Actuellement nous avons une Europe fédérale qui broie les peuples à petit feu

Nous voulons une Europe qui respecte les peuples et leur langue

La reconquête de la langue française à Bruxelles

Cette reconquête n’est pas tributaire du Brexit ou du non Brexit.

Cette reconquête passe par un affrontement entre le peuple français et ses dirigeants et Bruxelles. Nous détenons l’arme de dissuasion.

Maurice Druon, ancien secrétaire de l’académie française, rappelait le comportement de Mme Thatcher qui disait obstinément « I want my money back » à propos du rabais britannique. Que ne déclarons-nous pas, avec la même obstination « Je veux ma langue ».

La France est un des plus gros contributeurs au budget communautaire : 20 milliards en 2018 contre 18,7 milliards en 2017. Potentiellement, il y a là un moyen de pression considérable et décisif. Un levier pour changer la donne, le rapport de force.

Nous pourrions soutenir que nous ne paierons plus notre contribution si la langue française n’est pas remise au niveau qu’elle avait jusqu’ici.
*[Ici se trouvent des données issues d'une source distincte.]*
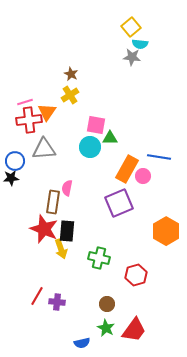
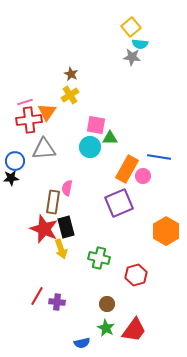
black rectangle: moved 1 px left, 4 px up; rotated 20 degrees counterclockwise
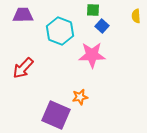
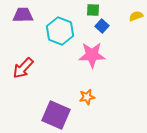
yellow semicircle: rotated 72 degrees clockwise
orange star: moved 7 px right
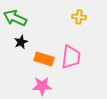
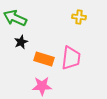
pink trapezoid: moved 1 px down
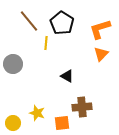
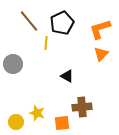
black pentagon: rotated 15 degrees clockwise
yellow circle: moved 3 px right, 1 px up
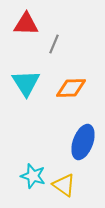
Et nous ne paierons plus si la langue anglaise continue d’être utilisée à Bruxelles, alors que les Anglais ont quitté le navire.

Nous ne risquons rien, sauf des remontrances et des sanctions juridiques formelles.

En face de peuple français il y a un tigre de papier ; Bruxelles n’a ni police ni armée pour nous contraindre.

Nous le savons. Le socle communautaire repose sur la servitude volontaire pour reprendre l’expression d’Étienne de La Boétie. Il ne tient qu’à nous de nous affranchir.

Nous croyons à une autre Europe, celle qui respectera les nations et leur langue.

Guy Dalens, adhérent d’Avenir de la Langue Française


À la reconquête de la langue française à Bruxelles, Brexit ou pas Brexit

"Si nous reculons sur la langue, nous serons emportés purement et simplement.
C’est à travers notre langue que nous existons dans le monde autrement
que comme un pays parmi d’autres.
[1]"
Georges Pompidou

Ce cher Georges, il avait tout compris

Ses successeurs ne le suivront pas, ils préféreront regarder passer les trains, comme les vaches, sans broncher[2]. Et pourtant, cette élite au cœur desséché prétend toujours diriger notre pays. Comment diriger un pays, là, où il n’y a plus de sang, de lien charnel avec notre peuple, avec notre passé, notre langue et notre terre ! Avec elle, "La République une et indivisible, notre royaume de France.[3]" était partie en fumée, dans nos souvenirs. Heureusement, nos souvenirs sont tenaces et indestructibles.

En quinze ans (1975-1990), les Anglais ont fait disparaître, éradiqué le français, l’italien, l’allemand, les langues de travail des pays fondateurs de la communauté.

Et notre élite trouve ça bien. Elle s’est tue. Se tait.

Et il faudrait qu’on dise "Amen".

Qu’on tende la nuque pour qu’elle frappe encore et encore.

Nous devons prendre la relève sans elle, sans cette élite à l’intelligence déficiente, qui n’est plus une élite pour nous, puisque chaque jour elle nous trahit.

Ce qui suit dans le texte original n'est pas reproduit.